To get into the specifics, if you go to a bar and order a $10 glass of wine then 20% should be good, that's a $2 tip. But if you're getting a round of drinks and it's around $100, then 15% is good enough, the expert explains.
Also, when you're at a club, and the bottle service people are bringing over your drinks, snacks and mixers, then around 10% to 15% is also a great tip contribution.
But you would never go below 10% for drinks, she added.
Taxis and rideshares
Amount: 0 to 10%
Blais Comeau tells Narcity that in this scenario, it also depends on the element of service provided. Did you have your luggage with you and they helped you put it in the car? Was there water provided? Was the cab warm and cozy during the wintertime?
If you answered "yes" to any of those questions, then you should be tipping around 10%.
The answer here is "generally speaking, there's no tipping," Blais Comeau says.
But, if you're feeling like the Toronto restaurant is going above and beyond to accommodate your takeout request, then a tip doesn't hurt — but it's not necessary.
Salons and barber shops
The average a customer should tip at a nail or hair salon or a barber shop in Toronto is 10%, according to the expert. But she does add that people also typically round up to the closest bill.

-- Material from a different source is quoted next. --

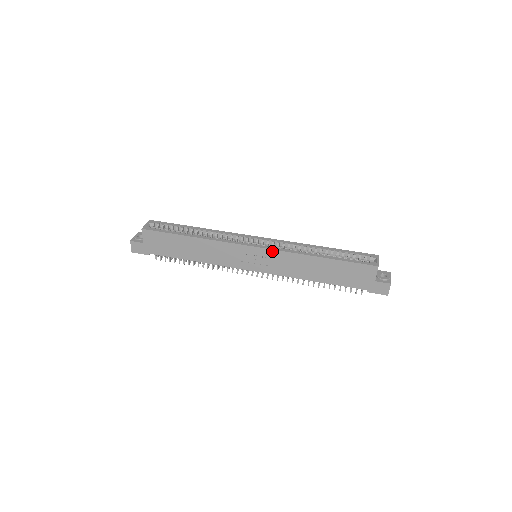
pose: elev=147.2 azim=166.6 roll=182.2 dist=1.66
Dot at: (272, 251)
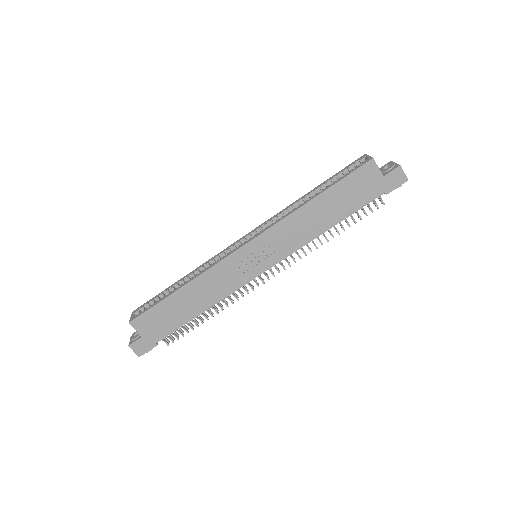
Dot at: (265, 234)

In other words, a typical tip would be around $5, $10 or $20, Blais Comeau says.
Garages and mechanics
A place like this where the service is the job requires no tipping.
If you go see your doctor, you probably wouldn't tip them either.
"Don't forget about the power of social media, how that can contribute," Blais Comeau said. "A good comment, a post, a review — the power that can have into the livelihood of that person who served you" is another way to show your appreciation for good service.
In other words, posting about your experience on social media or writing them a glowing review is also a great way to boost a business and give the same sort of feedback as a tip would.
Blais Comeau adds that "tipping is getting used for the wrong reason." Nowadays, businesses are trying to compensate for the "manpower shortage" by asking for higher tips — and that's wrong.
So, don't feel pressured to tip above the amount that you feel comfortable with, but also think about what kind of service you received and how much tip you should be giving.
This interview has been condensed and edited for clarity.